The Employment Appeal Tribunal has held that an employee's admission of gross misconduct limited the need for a detailed investigation by her employer prior to dismissal.
In Capita Health Solutions v McLean and another [2008] IRLR 595, the EAT held that an employee's objection to becoming employed by the transferee did not have the effect of preventing the transfer of her contract of employment, as she had undertaken work for the transferee after the transfer date.
In Haine and another v Day [2008] IRLR 642, the Court of Appeal held that a protective award made after the employer company went into liquidation in respect of its failure to consult before making collective redundancies was a provable, and therefore potentially recoverable, debt.

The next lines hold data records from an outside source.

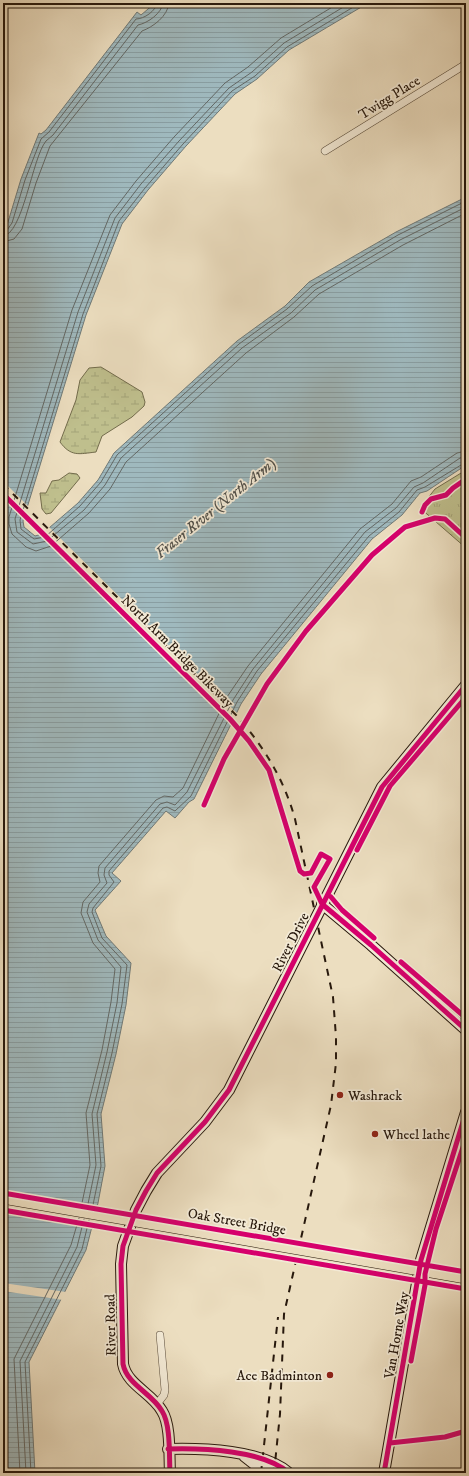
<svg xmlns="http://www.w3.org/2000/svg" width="469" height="1476" viewBox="0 0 469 1476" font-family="'IM FELL DW Pica',serif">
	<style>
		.wetland { fill: url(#wetland-marsh); stroke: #736c4c }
		.park { fill: url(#park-tufts); stroke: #736c4c }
		.water { fill: url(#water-rules); stroke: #6f7977 }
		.pier { fill: #ecdec0 }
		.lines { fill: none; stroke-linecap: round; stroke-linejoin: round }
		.shore { stroke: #636865; stroke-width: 1 }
		.street-casing { stroke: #584a39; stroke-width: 8 }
		.secondary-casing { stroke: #27180c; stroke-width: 12 }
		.street { stroke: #f3ead6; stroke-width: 7 }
		.secondary { stroke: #f3ead6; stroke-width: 10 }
		.rail { stroke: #27180c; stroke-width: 2; stroke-dasharray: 7 7; stroke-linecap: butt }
		.highway-bridge-casing { stroke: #27180c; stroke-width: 14; stroke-linecap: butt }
		.highway-bridge { stroke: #ecdec0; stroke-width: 13 }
		.cycleway-casing { stroke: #f3ead6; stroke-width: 8 }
		.cycleway { stroke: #d6006c; stroke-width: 5 }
		.poi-dot { fill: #8f2418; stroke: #f3ead6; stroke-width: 1.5 }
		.labels { text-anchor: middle; stroke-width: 3.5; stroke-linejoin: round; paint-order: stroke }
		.street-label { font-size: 14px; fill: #27180c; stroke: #f3ead6 }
		.poi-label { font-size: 14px; fill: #27180c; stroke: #f3ead6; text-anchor: start }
		.water-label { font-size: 15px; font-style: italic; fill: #51504a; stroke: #f3ead6 }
	</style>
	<defs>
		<pattern id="wetland-marsh" width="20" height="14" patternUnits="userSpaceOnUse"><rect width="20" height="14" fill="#bfbf8d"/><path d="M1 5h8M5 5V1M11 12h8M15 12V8" fill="none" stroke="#a4a378"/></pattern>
		<pattern id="park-tufts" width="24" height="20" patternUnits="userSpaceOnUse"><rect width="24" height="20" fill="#bfbf8d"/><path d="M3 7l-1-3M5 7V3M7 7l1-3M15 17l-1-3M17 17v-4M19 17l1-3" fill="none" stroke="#a4a378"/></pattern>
		<pattern id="water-rules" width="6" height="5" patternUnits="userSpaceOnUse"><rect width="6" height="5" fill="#9fb9be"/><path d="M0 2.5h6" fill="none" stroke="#899ea2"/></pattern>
	</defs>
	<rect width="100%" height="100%" fill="#ecdec0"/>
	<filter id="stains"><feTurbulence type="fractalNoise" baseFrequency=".005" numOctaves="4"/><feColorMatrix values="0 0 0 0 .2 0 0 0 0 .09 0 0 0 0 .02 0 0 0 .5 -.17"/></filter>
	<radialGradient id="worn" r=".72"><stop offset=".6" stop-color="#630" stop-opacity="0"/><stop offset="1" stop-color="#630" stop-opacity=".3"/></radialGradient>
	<path class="wetland" d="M101 367 142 392 145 402 144 406 132 417 102 436 96 452C79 454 71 457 60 442L76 400 80 380 89 368Z
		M69 473 77 474 80 478 51 513 46 514 42 509 40 493H46L52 481 59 480Z"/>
	<path class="park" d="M466 470V548L420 508 435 489Z"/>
	<path class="water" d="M155 3H368L289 50 257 79 235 94 186 146 148 190 122 224 86 315 23 521 24 527 35 536 42 534 78 503 98 480 114 453 237 341 285 306 309 282 396 232 466 197V465L427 491 420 493 402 515 372 539 261 674 241 704 194 799 189 802 175 818 166 811 112 873 121 881 95 910 106 936 131 963 126 1005 116 1054 101 1114 105 1166 98 1203 86 1250 29 1362 35 1473H3V230L8 222 21 179 39 133 41 134 46 130 137 12 141 15Z"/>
	<path class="pier" d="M3 481 30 508 26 519 3 496Z
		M48 526 238 714 233 725 40 533Z
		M3 1191 99 1207 94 1226 3 1211Z
		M3 1283 66 1292 63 1300 3 1291Z"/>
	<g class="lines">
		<path class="shore" d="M339 3 281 38 248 67 225 83 174 137 136 181 110 215 72 310 9 517V524L12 534 26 547 36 551 51 546 89 513 110 489 126 462 246 353 294 317 319 294 403 245 466 213
			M350 3 284 43 252 72 229 88 179 141 141 184 115 218 78 312 15 519 17 532 33 544 47 541 84 510 105 485 121 458 242 348 291 313 315 290 400 240 466 207
			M360 3 287 47 255 76 232 91 183 144 145 188 119 221 83 314 20 520 21 529 34 539 45 537 80 506 101 482 117 455 239 344 287 309 312 286 398 235 466 201
			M3 231 7 230 12 223 25 180 41 139 49 132 136 19C144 19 156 11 157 3
			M3 236C23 235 32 158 46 141 48 139 51 137 53 135L138 25C148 23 162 13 163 3
			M3 242 14 239 22 229 36 183 50 146 142 31C153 27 168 16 169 3
			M82 1203 90 1165 86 1113 102 1050 111 1002 115 969 93 943 81 913 83 902 100 882 98 873 99 866 156 800 164 796 173 797 183 788 227 697 248 666 360 529 392 504 411 481 421 477 457 453 466 451
			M88 1204 96 1165 92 1114 107 1052 117 1003 121 967 98 940 87 912 89 904 107 883 104 875 105 868 160 804 167 802 175 805 187 792 233 700 253 669 330 575 365 532 396 508 414 487 423 483 460 458 466 457
			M93 1205 101 1166 97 1114 112 1053 122 1004 127 965 102 938 92 912 93 908 114 882 109 875V871L163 808 167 807 175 811 191 796 237 702 257 671 369 536 399 512 417 490 425 487 466 462
			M20 1473 14 1359 71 1245 79 1218
			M26 1473 20 1361 77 1247 84 1219
			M31 1473 25 1362 82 1249 89 1220"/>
		<g class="street-casing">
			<path id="street" d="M325 151 466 64
				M157 1404 164 1395 165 1390 160 1335"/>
		</g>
		<g class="secondary-casing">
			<path id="secondary" d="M322 904 371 945 466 1030
				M168 1449C202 1448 263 1450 289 1473
				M244 1456 258 1467 272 1473
				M170 1473C169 1456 171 1425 162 1411 152 1393 127 1385 123 1364L121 1264 123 1246 136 1210 146 1191 157 1173 205 1122 229 1090 382 787 466 685
				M384 1473 421 1260 466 1112"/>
		</g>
		<use href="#street" class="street"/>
		<use href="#secondary" class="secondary"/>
		<path class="rail" d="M3 484 237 716C264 747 284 779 295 819L333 997 336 1037V1063L331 1105 284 1314 280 1414 274 1473
			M78 566 210 697
			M261 1473 278 1317"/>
		<g class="highway-bridge-casing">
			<path id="highway-bridge" d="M3 1197 466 1277"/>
		</g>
		<use href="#highway-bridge" class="highway-bridge"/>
		<g class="cycleway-casing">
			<path id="cycleway" d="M3 494 230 719 249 741 269 770 300 871 304 874 311 873 321 854 330 859 314 887 322 904 371 945 466 1030
				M422 512 425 505 431 499 446 495 453 488 466 479
				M204 805 224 759 267 684 306 631 372 555 405 527 435 518 445 519 466 538
				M357 850 390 786 466 697
				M331 897 342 910 374 938
				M401 962 466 1018
				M3 1193 466 1272
				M3 1210 466 1289
				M411 1361 425 1285V1274L436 1229 466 1138
				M390 1443 445 1437 466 1431
				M168 1449C202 1448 263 1450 289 1473
				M170 1473C169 1456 171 1425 162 1411 152 1393 127 1385 123 1364L121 1264 123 1246 136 1210 146 1191 157 1173 205 1122 229 1090 382 787 466 685
				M384 1473 421 1260 466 1112"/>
		</g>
		<use href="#cycleway" class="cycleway"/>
	</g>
	<g class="poi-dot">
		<circle cx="340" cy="1095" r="4"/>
		<circle cx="375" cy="1134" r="4"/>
		<circle cx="330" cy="1375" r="4"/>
	</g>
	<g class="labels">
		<g class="street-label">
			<text transform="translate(389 97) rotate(-32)" y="5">Twigg Place</text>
			<text transform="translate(178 651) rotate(45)" y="5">North Arm Bridge Bikeway</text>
			<text transform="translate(290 942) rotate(-63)" y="5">River Drive</text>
			<text transform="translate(237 1221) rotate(10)" y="5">Oak Street Bridge</text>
			<text transform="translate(110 1325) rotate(-91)" y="5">River Road</text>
			<text transform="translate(396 1335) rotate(-80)" y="5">Van Horne Way</text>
		</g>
		<g class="poi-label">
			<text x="348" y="1100">Washrack</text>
			<text x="383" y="1139">Wheel lathe</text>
			<text x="322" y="1380" text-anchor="end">Ace Badminton</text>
		</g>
		<g class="water-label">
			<text transform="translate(215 508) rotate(-39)" y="5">Fraser River (North Arm)</text>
		</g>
	</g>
	<rect width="469" height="1476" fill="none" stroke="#ecdec0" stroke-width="16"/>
	<rect x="4" y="4" width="461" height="1468" fill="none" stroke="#27180c" stroke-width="2"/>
	<rect x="8" y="8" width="453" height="1460" fill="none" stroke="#27180c"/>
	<rect width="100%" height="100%" filter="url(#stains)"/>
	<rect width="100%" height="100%" fill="url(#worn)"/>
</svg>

In Kimberley Group Housing Ltd v Hambley and others; Angel Services (UK) Ltd v Hambley and others EAT/0488/07 & EAT/0489/07, the EAT overturned an employment tribunal decision to split liability for employment contracts in proportion to the split in activities after a service provision change.
In Kuzel v Roche Products Ltd [2008] IRLR 530, the Court of Appeal held that, having rejected the potentially fair reason for dismissal put forward by the employer, the tribunal was not obliged to accept the automatically unfair reason put forward by the employee. It was entitled to find that the employer had at least proved that this was not the reason for dismissal.
In Stevenson v JM Skinner & Co EAT/0584/07, the EAT held that an employer complied with its statutory duty to carry out a risk assessment in relation to a pregnant employee when it addressed her concerns at meetings with her and, taking account of all the circumstances, evaluated and agreed the relevant risks.